Many of our posts focus on colleagues’ research, but teaching is also newsworthy. The student newspaper at the University of South Carolina recently ran an article about an upcoming sociology course at USC—Lady Gaga and the Sociology of Fame.
The professor, Mathieu Deflem, explained the idea behind the course:
“We’re going to look at Lady Gaga as a social event,” Deflem said. “So it’s not the person, and it’s not the music. It’s more this thing out there in society that has 10 million followers on Facebook and six million on Twitter. I mean, that’s a social phenomenon. It’s a global social phenomenon. So the central question of the course is, this fame, which is ironically also the theme of her first records, how can it be accounted for? What are some of the mechanisms and some of the conditions of Lady Gaga’s rise to popularity?”
Deflem added that another key question of the course is, “What does it mean, and how does a person become famous?”

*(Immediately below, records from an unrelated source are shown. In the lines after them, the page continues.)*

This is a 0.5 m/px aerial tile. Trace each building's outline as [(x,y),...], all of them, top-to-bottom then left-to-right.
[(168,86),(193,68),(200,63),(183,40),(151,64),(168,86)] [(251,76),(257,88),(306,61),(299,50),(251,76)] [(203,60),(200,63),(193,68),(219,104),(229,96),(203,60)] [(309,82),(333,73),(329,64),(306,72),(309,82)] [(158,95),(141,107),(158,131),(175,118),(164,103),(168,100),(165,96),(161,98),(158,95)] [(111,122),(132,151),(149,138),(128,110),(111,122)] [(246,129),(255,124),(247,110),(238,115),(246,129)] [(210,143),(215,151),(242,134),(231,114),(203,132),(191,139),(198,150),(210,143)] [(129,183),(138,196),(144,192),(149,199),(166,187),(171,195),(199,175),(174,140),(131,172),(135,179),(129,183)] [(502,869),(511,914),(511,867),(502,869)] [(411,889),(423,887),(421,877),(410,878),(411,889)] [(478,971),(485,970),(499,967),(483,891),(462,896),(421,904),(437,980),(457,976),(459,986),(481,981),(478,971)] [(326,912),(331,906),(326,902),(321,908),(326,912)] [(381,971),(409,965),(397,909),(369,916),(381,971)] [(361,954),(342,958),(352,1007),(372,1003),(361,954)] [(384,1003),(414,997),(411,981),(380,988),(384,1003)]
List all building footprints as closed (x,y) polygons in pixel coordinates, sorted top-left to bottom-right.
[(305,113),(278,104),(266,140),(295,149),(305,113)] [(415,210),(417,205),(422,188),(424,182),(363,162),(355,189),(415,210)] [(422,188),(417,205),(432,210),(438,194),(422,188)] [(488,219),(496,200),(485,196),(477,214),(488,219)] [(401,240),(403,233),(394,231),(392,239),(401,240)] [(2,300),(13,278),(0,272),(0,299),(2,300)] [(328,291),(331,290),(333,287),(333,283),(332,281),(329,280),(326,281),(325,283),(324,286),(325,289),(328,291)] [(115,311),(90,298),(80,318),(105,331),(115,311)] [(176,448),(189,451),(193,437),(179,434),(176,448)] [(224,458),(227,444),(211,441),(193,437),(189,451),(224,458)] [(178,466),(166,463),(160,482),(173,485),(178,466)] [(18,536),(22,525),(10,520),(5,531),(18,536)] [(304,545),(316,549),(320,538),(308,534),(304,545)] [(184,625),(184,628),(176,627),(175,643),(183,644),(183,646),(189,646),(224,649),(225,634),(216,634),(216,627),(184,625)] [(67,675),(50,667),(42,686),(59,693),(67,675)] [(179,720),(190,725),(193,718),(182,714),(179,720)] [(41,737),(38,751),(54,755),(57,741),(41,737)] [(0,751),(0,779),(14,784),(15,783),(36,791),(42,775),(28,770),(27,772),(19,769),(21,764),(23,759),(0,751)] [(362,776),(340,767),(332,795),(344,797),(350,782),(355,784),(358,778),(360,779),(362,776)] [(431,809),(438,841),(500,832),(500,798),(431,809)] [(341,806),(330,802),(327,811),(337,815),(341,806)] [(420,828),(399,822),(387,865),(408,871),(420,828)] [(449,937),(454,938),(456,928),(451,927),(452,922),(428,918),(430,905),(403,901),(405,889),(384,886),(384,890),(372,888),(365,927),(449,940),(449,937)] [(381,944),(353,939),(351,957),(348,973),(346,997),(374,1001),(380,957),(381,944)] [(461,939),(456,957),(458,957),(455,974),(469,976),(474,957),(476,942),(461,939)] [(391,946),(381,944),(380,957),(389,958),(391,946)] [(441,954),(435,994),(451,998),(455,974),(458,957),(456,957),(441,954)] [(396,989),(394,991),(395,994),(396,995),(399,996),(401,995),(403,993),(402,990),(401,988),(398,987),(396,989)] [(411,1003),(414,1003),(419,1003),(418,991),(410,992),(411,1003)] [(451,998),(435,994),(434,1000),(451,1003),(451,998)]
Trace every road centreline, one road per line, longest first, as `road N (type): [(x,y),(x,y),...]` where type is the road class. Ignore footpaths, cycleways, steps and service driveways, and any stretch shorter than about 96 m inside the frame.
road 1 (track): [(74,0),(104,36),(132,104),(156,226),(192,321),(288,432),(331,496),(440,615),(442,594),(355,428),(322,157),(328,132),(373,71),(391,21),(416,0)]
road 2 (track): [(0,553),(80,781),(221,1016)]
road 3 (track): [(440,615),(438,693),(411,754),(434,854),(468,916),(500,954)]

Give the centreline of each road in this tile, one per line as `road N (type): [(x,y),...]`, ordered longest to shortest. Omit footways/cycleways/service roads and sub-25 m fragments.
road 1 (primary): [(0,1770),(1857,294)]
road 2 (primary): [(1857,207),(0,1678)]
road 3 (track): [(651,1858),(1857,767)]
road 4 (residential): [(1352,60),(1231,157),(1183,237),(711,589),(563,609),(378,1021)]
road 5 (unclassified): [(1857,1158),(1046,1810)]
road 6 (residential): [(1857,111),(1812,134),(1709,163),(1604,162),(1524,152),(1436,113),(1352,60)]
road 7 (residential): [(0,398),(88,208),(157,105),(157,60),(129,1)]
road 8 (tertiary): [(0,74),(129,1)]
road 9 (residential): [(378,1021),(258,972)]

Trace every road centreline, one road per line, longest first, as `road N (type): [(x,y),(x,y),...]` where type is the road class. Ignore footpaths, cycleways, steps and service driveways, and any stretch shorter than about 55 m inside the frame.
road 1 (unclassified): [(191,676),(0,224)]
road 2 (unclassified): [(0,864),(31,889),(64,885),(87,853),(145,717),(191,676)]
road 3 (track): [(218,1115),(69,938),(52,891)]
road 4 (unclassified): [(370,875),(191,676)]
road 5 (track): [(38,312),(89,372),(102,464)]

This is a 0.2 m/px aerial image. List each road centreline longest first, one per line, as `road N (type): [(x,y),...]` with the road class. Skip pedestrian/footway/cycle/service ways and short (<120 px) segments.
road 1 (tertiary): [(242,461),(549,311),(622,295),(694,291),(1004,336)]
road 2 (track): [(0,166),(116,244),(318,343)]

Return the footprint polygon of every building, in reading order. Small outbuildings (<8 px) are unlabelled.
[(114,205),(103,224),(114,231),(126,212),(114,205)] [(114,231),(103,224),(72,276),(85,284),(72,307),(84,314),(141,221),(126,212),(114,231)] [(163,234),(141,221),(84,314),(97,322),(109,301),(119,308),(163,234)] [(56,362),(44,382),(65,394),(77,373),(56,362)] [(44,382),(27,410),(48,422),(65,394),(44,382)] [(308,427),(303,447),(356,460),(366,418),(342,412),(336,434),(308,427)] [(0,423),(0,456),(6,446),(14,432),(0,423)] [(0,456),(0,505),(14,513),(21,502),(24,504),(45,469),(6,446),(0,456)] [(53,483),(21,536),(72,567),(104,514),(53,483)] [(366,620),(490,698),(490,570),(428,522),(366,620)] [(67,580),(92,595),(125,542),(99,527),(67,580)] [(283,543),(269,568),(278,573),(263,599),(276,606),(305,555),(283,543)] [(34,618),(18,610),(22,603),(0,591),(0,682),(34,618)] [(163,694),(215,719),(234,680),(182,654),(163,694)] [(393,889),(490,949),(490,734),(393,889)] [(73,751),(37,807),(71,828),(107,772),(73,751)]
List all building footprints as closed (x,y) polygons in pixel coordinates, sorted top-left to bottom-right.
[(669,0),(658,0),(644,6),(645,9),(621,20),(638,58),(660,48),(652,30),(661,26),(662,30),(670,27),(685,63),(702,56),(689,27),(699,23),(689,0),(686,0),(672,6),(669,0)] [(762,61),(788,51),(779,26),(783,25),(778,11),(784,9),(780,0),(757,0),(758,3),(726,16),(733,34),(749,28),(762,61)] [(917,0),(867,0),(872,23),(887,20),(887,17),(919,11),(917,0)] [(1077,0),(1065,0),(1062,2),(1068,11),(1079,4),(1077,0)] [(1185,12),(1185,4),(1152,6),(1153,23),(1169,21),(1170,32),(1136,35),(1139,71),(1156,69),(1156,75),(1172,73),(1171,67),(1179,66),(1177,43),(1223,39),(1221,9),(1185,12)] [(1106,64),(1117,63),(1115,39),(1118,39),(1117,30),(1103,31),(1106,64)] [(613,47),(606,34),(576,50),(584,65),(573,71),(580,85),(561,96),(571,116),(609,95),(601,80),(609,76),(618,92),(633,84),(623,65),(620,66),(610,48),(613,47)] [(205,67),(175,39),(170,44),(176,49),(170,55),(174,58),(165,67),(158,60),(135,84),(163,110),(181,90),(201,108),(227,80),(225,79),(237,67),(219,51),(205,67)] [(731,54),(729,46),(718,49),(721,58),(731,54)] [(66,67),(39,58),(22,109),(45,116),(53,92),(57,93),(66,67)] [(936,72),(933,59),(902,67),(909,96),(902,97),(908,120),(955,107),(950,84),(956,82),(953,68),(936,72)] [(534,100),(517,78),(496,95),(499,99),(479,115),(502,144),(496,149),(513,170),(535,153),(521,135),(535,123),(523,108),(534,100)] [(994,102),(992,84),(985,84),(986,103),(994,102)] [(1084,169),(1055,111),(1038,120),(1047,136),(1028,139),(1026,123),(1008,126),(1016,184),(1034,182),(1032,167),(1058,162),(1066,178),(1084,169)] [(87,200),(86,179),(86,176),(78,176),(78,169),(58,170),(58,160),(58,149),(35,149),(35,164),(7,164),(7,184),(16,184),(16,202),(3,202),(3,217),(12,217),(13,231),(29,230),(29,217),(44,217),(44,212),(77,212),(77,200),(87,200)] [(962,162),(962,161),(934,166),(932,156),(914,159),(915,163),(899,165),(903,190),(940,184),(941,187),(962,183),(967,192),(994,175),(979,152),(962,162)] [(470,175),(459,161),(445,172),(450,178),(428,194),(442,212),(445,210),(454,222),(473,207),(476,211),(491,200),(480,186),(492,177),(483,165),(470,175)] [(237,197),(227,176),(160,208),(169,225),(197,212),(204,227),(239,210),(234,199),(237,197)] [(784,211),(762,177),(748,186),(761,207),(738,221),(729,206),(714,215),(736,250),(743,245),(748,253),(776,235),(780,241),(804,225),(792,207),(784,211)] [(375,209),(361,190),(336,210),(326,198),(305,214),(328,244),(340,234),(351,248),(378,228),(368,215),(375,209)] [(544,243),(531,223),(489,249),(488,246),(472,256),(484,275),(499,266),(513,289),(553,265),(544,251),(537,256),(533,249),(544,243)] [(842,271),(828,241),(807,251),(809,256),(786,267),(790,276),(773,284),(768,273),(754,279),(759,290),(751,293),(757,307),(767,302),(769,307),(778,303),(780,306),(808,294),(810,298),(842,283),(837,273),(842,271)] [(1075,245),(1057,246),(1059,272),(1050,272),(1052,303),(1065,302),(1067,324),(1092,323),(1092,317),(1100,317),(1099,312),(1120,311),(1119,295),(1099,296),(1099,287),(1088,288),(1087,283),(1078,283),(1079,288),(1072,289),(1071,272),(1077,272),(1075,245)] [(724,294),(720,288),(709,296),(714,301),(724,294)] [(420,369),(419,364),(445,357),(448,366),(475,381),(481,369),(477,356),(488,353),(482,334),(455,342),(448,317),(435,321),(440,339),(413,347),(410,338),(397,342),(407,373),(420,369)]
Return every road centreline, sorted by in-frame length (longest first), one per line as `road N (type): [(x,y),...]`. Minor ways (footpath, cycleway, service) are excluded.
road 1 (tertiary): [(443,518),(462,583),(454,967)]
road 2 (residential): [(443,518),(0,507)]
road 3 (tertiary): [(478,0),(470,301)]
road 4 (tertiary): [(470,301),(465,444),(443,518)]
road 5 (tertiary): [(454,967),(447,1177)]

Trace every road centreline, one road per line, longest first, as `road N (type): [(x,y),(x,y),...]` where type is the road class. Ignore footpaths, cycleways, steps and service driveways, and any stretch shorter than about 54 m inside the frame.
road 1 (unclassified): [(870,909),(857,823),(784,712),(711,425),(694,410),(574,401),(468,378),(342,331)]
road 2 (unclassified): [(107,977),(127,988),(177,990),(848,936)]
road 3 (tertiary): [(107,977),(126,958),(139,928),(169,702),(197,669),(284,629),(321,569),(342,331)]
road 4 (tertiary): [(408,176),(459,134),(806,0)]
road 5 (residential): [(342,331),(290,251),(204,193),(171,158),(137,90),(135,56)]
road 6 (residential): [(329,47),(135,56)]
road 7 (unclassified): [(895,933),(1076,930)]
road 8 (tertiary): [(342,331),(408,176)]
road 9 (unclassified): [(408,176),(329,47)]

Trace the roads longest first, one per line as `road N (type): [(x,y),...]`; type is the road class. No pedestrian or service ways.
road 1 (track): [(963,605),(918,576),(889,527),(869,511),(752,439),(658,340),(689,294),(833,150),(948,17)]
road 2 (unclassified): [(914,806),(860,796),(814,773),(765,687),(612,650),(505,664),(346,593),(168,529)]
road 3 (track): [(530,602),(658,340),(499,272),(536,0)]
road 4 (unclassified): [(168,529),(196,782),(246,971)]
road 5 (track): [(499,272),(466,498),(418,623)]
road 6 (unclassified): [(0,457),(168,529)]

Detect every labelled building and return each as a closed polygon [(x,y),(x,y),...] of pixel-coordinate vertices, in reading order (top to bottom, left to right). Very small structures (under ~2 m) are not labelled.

Deflem usually teaches criminology, the sociology of law, and policing, but he is excited to examine the popular social phenomenon in a sociological light.
In the beginning, the course will deal with the sociology of popularity in general. The first couple weeks probably won’t be about Lady Gaga at all. But then the Gaga scenario will be used as a real-life example detailing sociological traits. More specific information about the course content can be found at gagacourse.net – a site Deflem has already created for the class.